Abercrombie argued that because Ms. Elauf never told the interviewer, and the interviewer never asked about, the religious reason for the scarf, they did not have adequate knowledge to trigger the protections of Title VII of the Civil Rights Act that prohibit employment discrimination on the basis of religion. The Supreme Court disagreed, and ruled that “actual knowledge” is not a requirement of the discrimination law. What matters, Justice Scalia wrote in the majority opinion, is whether religion is a “motivating factor” of the employer’s decision.

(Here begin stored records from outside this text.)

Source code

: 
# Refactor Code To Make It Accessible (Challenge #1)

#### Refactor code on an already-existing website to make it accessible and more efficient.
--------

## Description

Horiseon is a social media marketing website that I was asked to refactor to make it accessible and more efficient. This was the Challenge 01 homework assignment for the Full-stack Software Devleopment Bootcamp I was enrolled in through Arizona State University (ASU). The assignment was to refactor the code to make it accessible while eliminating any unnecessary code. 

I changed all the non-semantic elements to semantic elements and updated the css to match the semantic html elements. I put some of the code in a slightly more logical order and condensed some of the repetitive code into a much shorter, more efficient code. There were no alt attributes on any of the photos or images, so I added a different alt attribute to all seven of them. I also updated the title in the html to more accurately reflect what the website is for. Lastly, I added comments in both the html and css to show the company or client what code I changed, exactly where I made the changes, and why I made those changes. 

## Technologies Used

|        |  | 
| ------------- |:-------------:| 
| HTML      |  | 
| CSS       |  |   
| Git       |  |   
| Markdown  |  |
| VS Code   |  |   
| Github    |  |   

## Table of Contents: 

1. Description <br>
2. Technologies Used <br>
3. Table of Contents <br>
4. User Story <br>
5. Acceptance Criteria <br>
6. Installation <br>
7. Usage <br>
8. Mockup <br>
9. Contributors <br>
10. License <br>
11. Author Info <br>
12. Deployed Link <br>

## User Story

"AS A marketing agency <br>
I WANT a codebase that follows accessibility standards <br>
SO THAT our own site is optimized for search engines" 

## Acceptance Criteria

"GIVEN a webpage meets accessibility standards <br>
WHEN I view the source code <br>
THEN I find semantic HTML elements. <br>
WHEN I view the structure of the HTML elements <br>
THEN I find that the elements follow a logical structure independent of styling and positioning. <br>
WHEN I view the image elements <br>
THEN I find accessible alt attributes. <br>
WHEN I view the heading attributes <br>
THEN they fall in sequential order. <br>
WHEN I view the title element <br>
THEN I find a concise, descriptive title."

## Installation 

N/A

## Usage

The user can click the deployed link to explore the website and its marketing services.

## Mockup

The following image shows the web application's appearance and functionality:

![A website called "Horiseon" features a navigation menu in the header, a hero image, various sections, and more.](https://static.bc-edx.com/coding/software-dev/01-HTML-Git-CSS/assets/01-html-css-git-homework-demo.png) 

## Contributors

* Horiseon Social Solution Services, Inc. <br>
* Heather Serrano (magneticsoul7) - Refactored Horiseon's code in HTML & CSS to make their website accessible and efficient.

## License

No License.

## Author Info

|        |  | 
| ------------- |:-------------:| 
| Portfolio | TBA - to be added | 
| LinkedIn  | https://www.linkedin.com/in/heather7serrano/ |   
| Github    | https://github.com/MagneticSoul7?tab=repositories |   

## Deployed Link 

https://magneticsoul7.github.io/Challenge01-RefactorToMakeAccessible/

Here is an excerpt from Scalia’s opinion (joined by 6 other Justices):

Abercrombie urges this Court to adopt the Tenth Circuit’s rule “allocat[ing] the burden of raising a religious conflict.” This would require the employer to have actual knowledge of a conflict between an applicant’s religious practice and a work rule. The problem with this approach is the one that inheres in most incorrect interpretations of statutes: It asks us to add words to the law to produce what is thought to be a desirable result. That is Congress’s province. We construe Title VII’s silence as exactly that: silence. Its disparate-treatment provision prohibits actions taken with the motive of avoiding the need for accommodating a religious practice. A request for accommodation, or the employer’s certainty that the practice exists, may make it easier to infer motive, but is not a necessary condition of liability.

Justice Alito, in a concurring opinion, disagrees with the majority’s reasoning, which he seems to interpret as removing the employer’s knowledge altogether as a factor in determining liability. He agrees with the outcome in this case, however, because the facts show that Abercrombie arguably did know the religious reasons for Ms. Elauf’s headscarf.